George Mason

The Convention of States Project (COS) insists that Framer George Mason proposed “the Article V convention solution” to give State Legislatures a remedy to restrain federal overreach.

That’s not true!  George Mason never said that. COS made it up!

James Madison kept a Journal of what happened at the federal convention of 1787. Madison’s Journal shows that on June 11, 1787, George Mason said:

 “The plan now to be formed (our Constitution) will certainly be defective as the Confederation has been found on trial to be. Amendments, therefore, will be necessary, and it will be better to provide for them in an easy, regular and Constitutional way…”

So George Mason agreed with the other Delegates that the purpose of Amendments is to remedy defects in the Constitution. (James Madison’s Notes from 6/11/1787).

Say, for example, the People wanted to fix the defect in the Constitution which permitted slavery – but Congress didn’t want to abolish slavery. With the convention method, the People could get an amendment abolishing slavery.

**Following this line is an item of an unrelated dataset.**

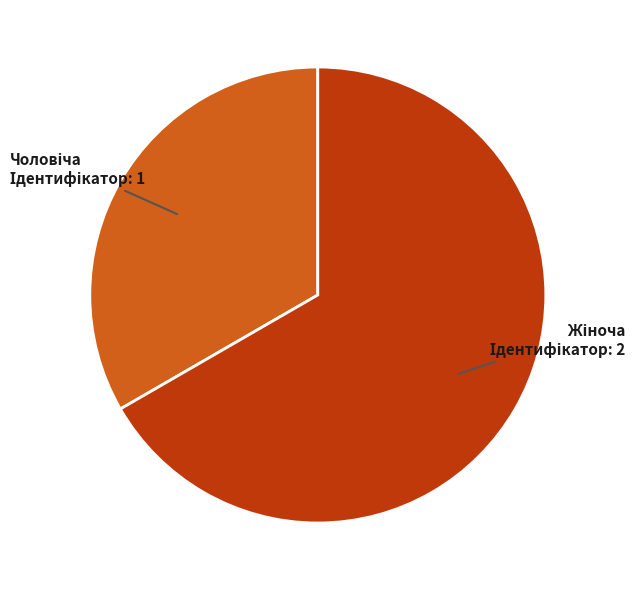

Is there any slice that represents more than half of the pie?

Yes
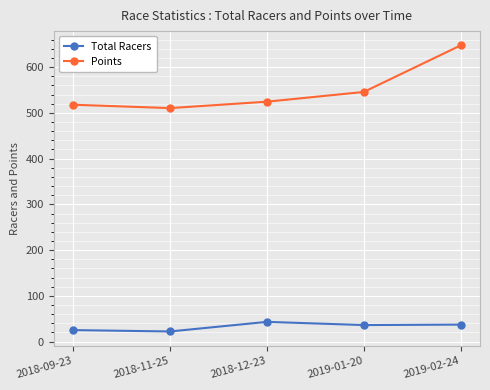

Which series has the widest spread of values?

Points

At the constitutional convention of 1787, there was a dispute on whether Congress, under the Constitution the framers were drafting—our Constitution—should have any power over amendments.

George Mason wanted the people to be able to make Amendments without the approval of Congress; he said if only Congress can propose Amendments, the people won’t get the Amendments they want if Congress doesn’t agree.

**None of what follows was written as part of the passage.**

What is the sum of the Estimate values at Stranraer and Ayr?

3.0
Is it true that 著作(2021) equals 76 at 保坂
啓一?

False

So on the last day of deliberations, the convention method was added to Article V which permitted convention Delegates to propose Amendments. But remember, George Mason had already said on June 11 that the purpose of amendments was to fix defects in the Constitution.

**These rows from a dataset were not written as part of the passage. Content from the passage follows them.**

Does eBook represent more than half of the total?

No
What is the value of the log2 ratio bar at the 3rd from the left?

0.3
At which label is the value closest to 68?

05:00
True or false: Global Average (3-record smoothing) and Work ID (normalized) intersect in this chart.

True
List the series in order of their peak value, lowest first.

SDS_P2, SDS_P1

Mason and the other Delegates had just spent 4 months creating a Constitution which delegated only a handful of enumerated powers to the federal government.

So when the federal government usurps powers not delegated, they’re ignoring the existing limitations on their powers.

Would an Amendment which says, “If a power isn’t delegated, the feds cannot exercise it,” work? No!  We already have such an Amendment—the 10th Amendment—and everybody ignores it!

Our problem is a disobedient federal government—it defies logic that the solution to a disobedient federal government would be to change the very document the government disobeys.